▶ _Work required_: Pull every line holding the word "space" from the data below and copy it.

▶ _Information supplied_:
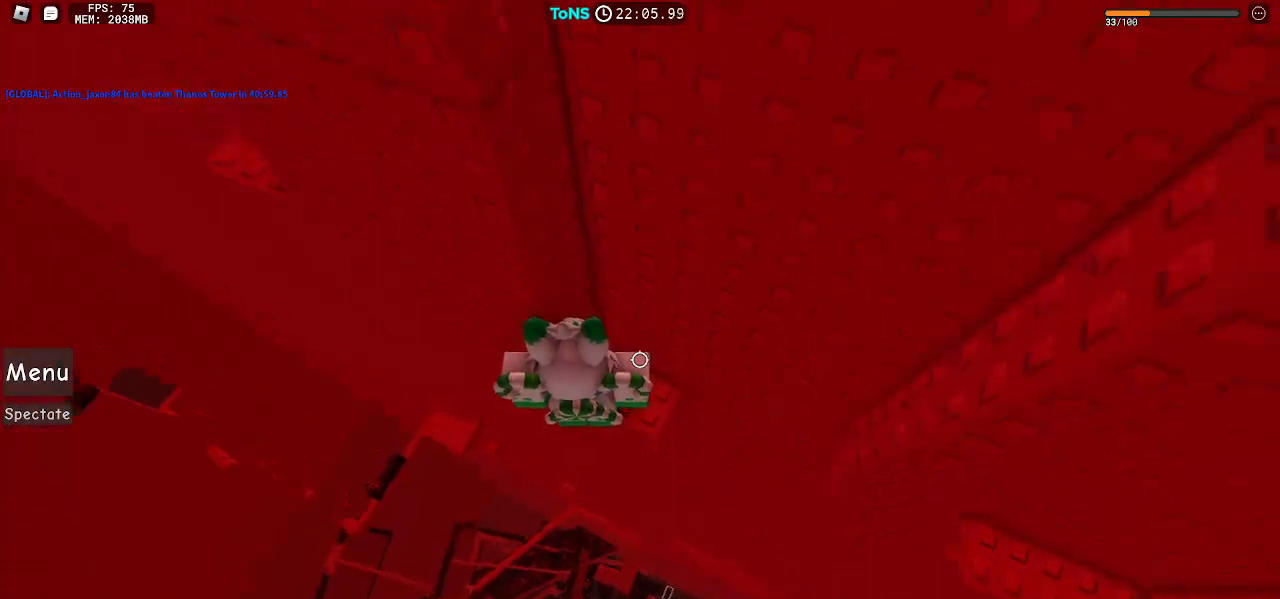
{"keys": ["a"], "mouse": ["right"], "events": [[117, "space", "down"], [183, "space", "up"]]}
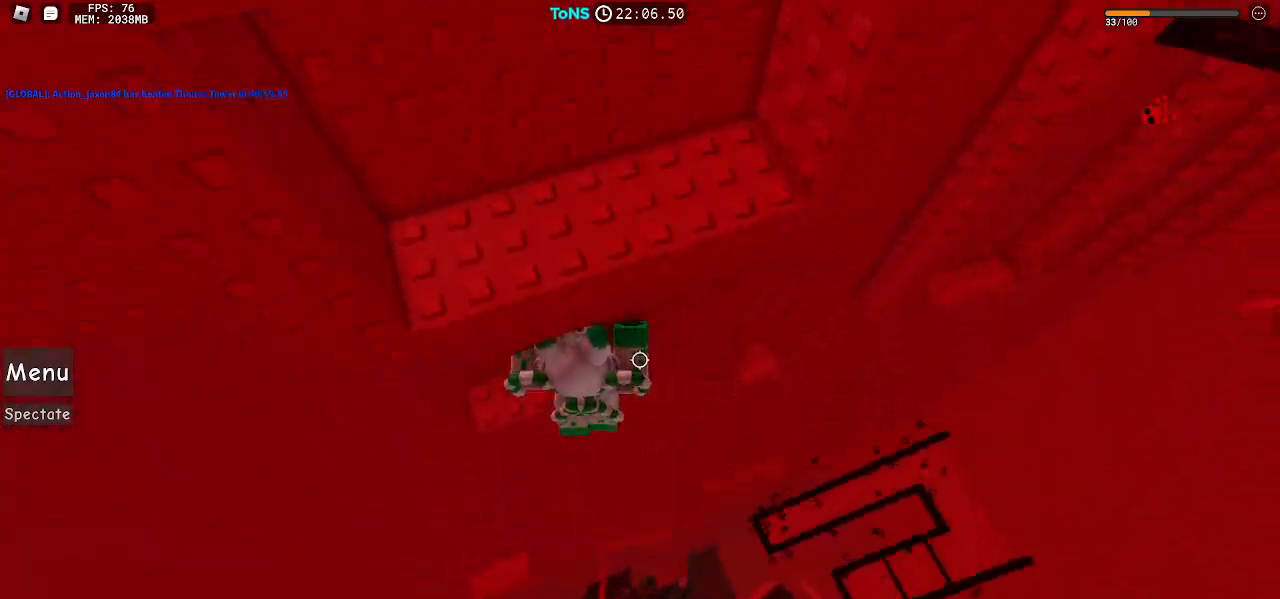
{"keys": ["s", "space"], "mouse": ["right"], "events": [[83, "a", "up"], [200, "shift", "down"], [250, "shift", "up"], [383, "s", "down"], [500, "space", "down"]]}
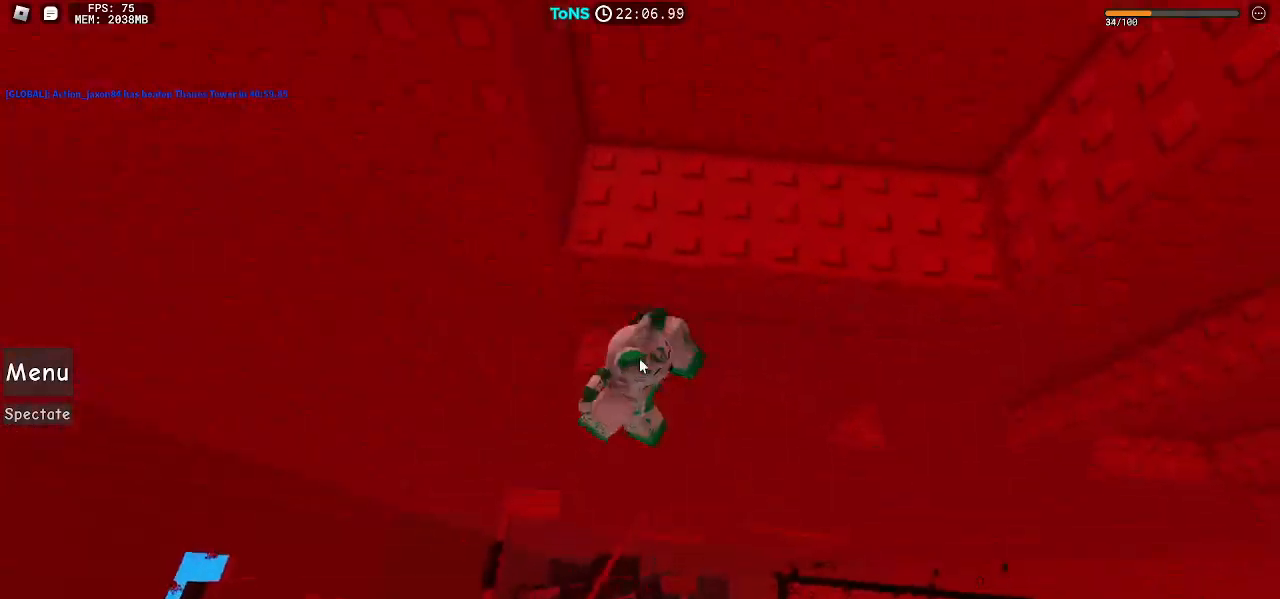
{"keys": [], "mouse": ["right"], "events": [[17, "w", "down"], [50, "s", "up"], [67, "shift", "down"], [100, "space", "up"], [167, "shift", "up"], [450, "w", "up"]]}
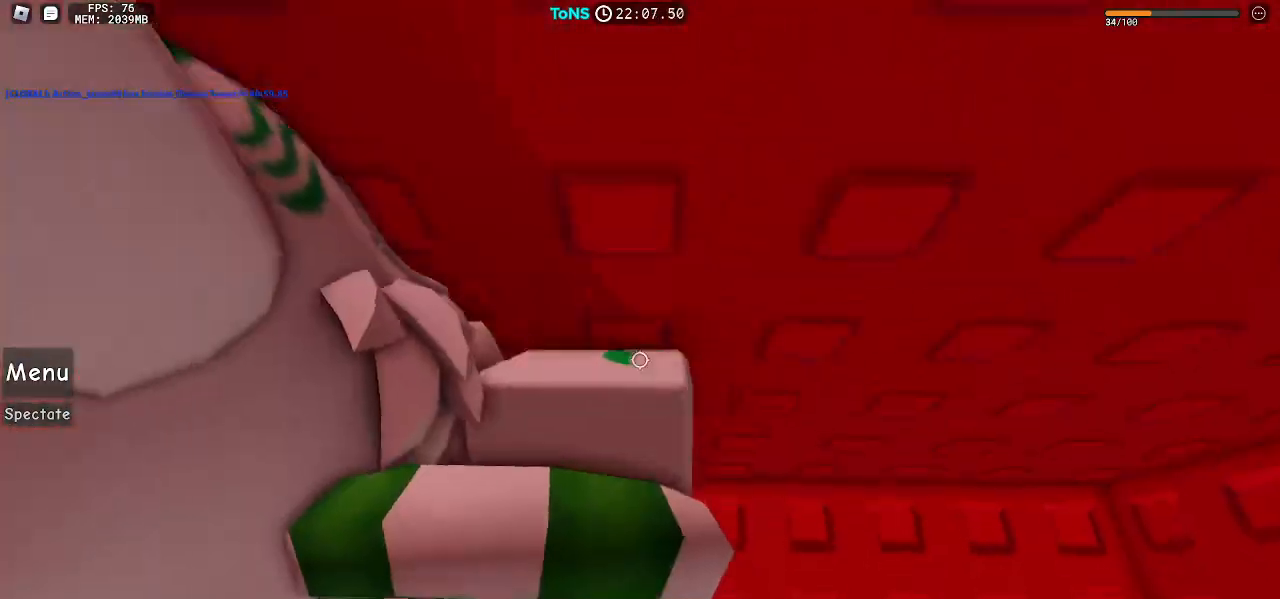
{"keys": ["s"], "mouse": ["right"], "events": [[167, "s", "down"], [267, "s", "up"], [467, "s", "down"]]}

▶ _Answer area_:
{"keys": ["a"], "mouse": ["right"], "events": [[117, "space", "down"], [183, "space", "up"]]}
{"keys": ["s", "space"], "mouse": ["right"], "events": [[83, "a", "up"], [200, "shift", "down"], [250, "shift", "up"], [383, "s", "down"], [500, "space", "down"]]}
{"keys": [], "mouse": ["right"], "events": [[17, "w", "down"], [50, "s", "up"], [67, "shift", "down"], [100, "space", "up"], [167, "shift", "up"], [450, "w", "up"]]}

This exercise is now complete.